Des solutions contradictoires
Le fait le plus étonnant révélé à travers le débat que suscite depuis dix ans cette brèche est que cet ouvrage a été réalisé sans étude d’impact environnemental préalable (sic !). Une révélation qui fait sursauter beaucoup de défenseurs de l’environnement et de chercheurs spécialisés sur les questions de la nature. Plus étonnant, certaines personnes rencontrées sur les lieux confient que les autorités en charge de l’environnement n’ont trouvé comme solution, que d’installer des pneus de fortunes le long des zones qui font face à la brèche pour, disent-elles, essayer de ralentir l’érosion côtière.
Devant ce constat désolant, les solutions préconisées sont par moment contradictoires.
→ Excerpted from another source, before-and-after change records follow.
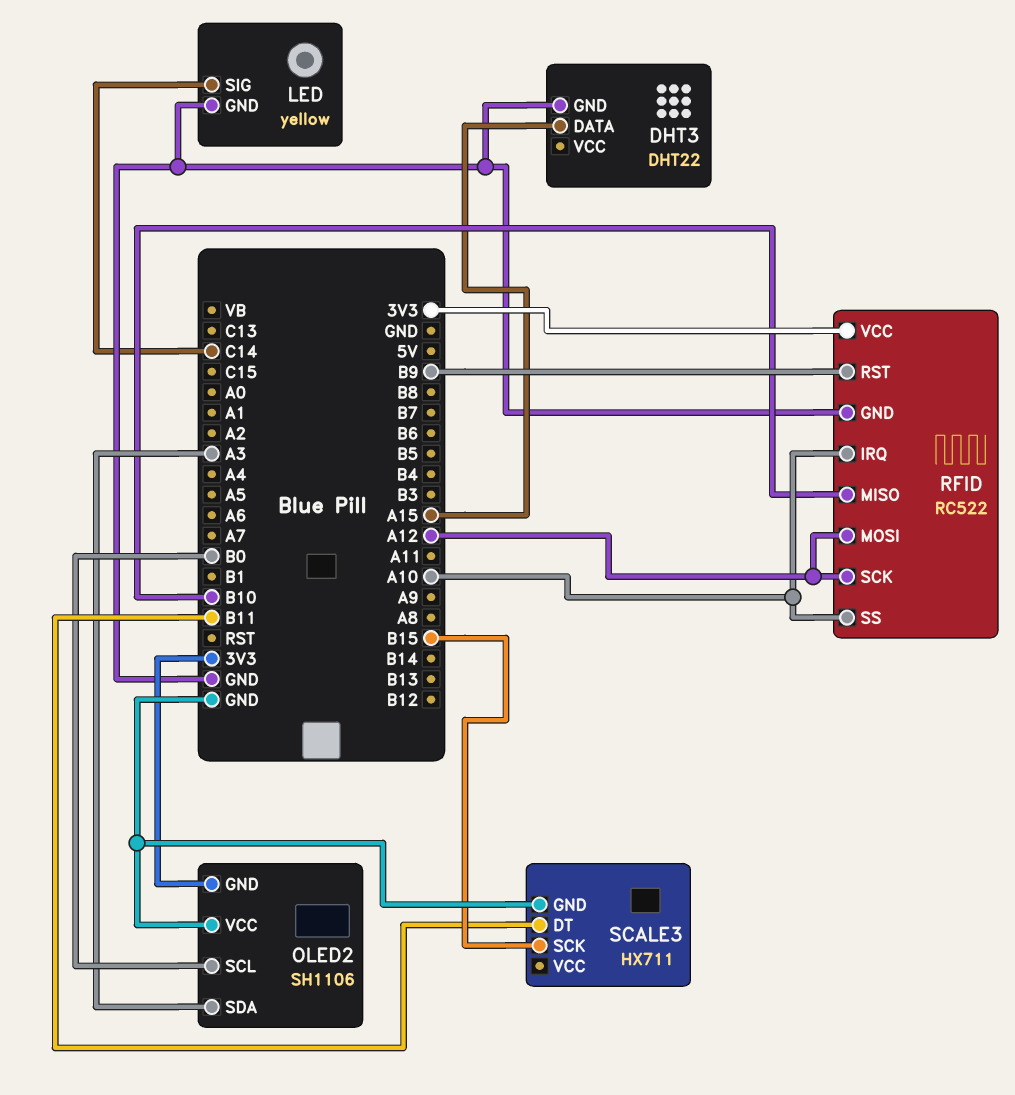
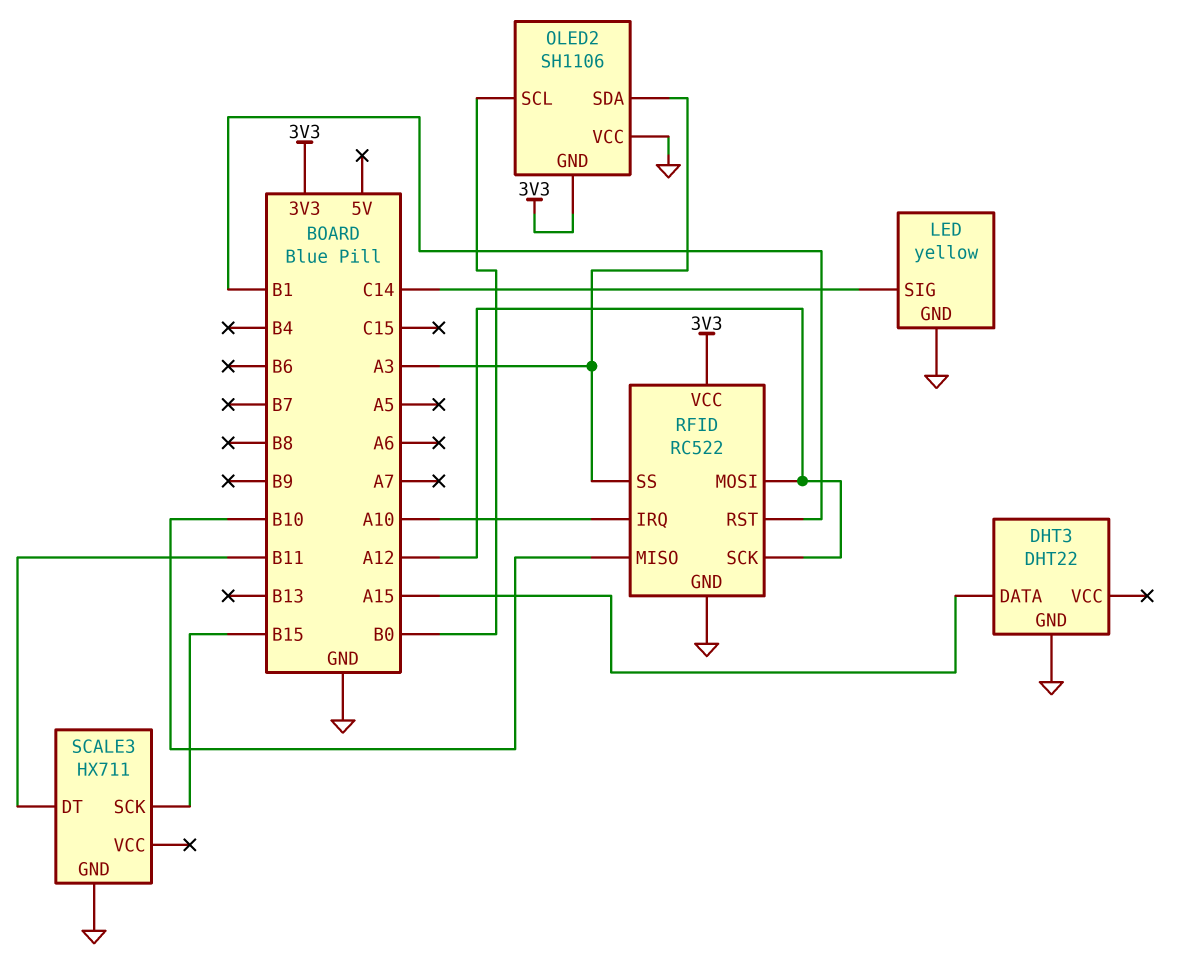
RFID pin RST: B9 -> B1
RFID pin SS: A10 -> A3

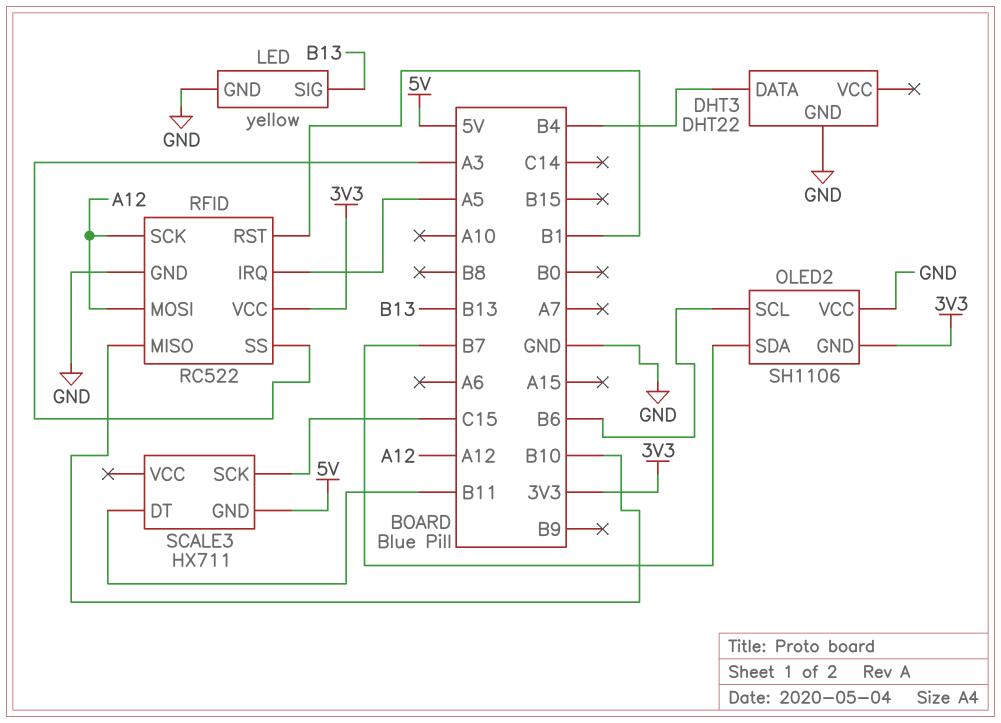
DHT3 pin DATA: A15 -> B4
LED pin SIG: C14 -> B13
OLED2 pin SCL: B0 -> B6
OLED2 pin SDA: A3 -> B7
RFID pin IRQ: A10 -> A5
SCALE3 pin GND: GND -> 5V
SCALE3 pin SCK: B15 -> C15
Amadou Abou Sy, doctorant en géographie-géomorphologie qui fait des études sur la brèche pense qu’il serait préférable de laisser l’embouchure progresser naturellement vers le sud et de s’adapter. M. Sy juge inutile l’idée de construire des murs de protections ou de planter des filaos pour fixer le sol. Il estime qu’un plan d’aménagement qui prévoit d’éloigner les villages environnants vers l’intérieur des terres doit être envisagé.
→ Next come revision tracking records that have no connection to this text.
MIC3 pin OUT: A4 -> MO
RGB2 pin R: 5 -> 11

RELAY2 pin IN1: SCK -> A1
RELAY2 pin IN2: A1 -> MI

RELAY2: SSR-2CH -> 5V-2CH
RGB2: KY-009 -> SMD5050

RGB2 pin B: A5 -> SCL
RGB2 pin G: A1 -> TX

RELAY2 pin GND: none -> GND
Des solutions que ne partage pas trop le Lieutenant Omar Kane qui considère que l’érection d’un mur de pierres aux abords du fleuve, précisément devant chaque endroit où la mer fait face au continent, peut permettre d’atténuer la vitesse des vagues. M. Kane pense qu’il faut également essayer de renforcer les points bas de la Langue de Barbarie pour réduire la migration de la brèche. « Si la bordure sud de la brèche continue de migrer à une vitesse plus forte que ce que gagne le côté nord, l’ouverture s’aggrave et provoque au passage la salinisation des sols et la disparition de villages. On doit réduire le rythme de progression de la brèche malgré sa migration vers le sud pour qu’elle puisse être nivelée au rythme de récupération de la bordure nord ».
Auparavant, il estime que les conséquences de cette brèche doivent servir de leçon dans la recherche de solution. De l’avis du Lieutenant Kane, avant toute action, un audit environnemental s’impose pour mieux étudier toutes les facettes révélées par cette brèche et essayer de répertorier les points sensibles afin de prévenir d’éventuelles ouvertures naturelles. « Un rapport a été produit depuis deux ans par un cabinet hollandais, donnant beaucoup de solutions envisageables. Depuis lors rien n’a été mis en place », se désole-t-il.
Mme Mariétou Ndiaye, doctorante au laboratoire Leïdi de l’UGB, de son côté, plaide pour une bonne gouvernance autour de la gestion de la brèche. Elle invite à la mise en place d’un comité de gestion regroupant tous les acteurs, surtout les collectivités, les autorités et les populations. Dans ce même ordre d’idée et devant le mutisme des autorités étatiques et celles de la ville de Saint-Louis face à cette problématique, le président du Grep, Tidiane Barry, quant à lui, mise sur un engagement citoyen.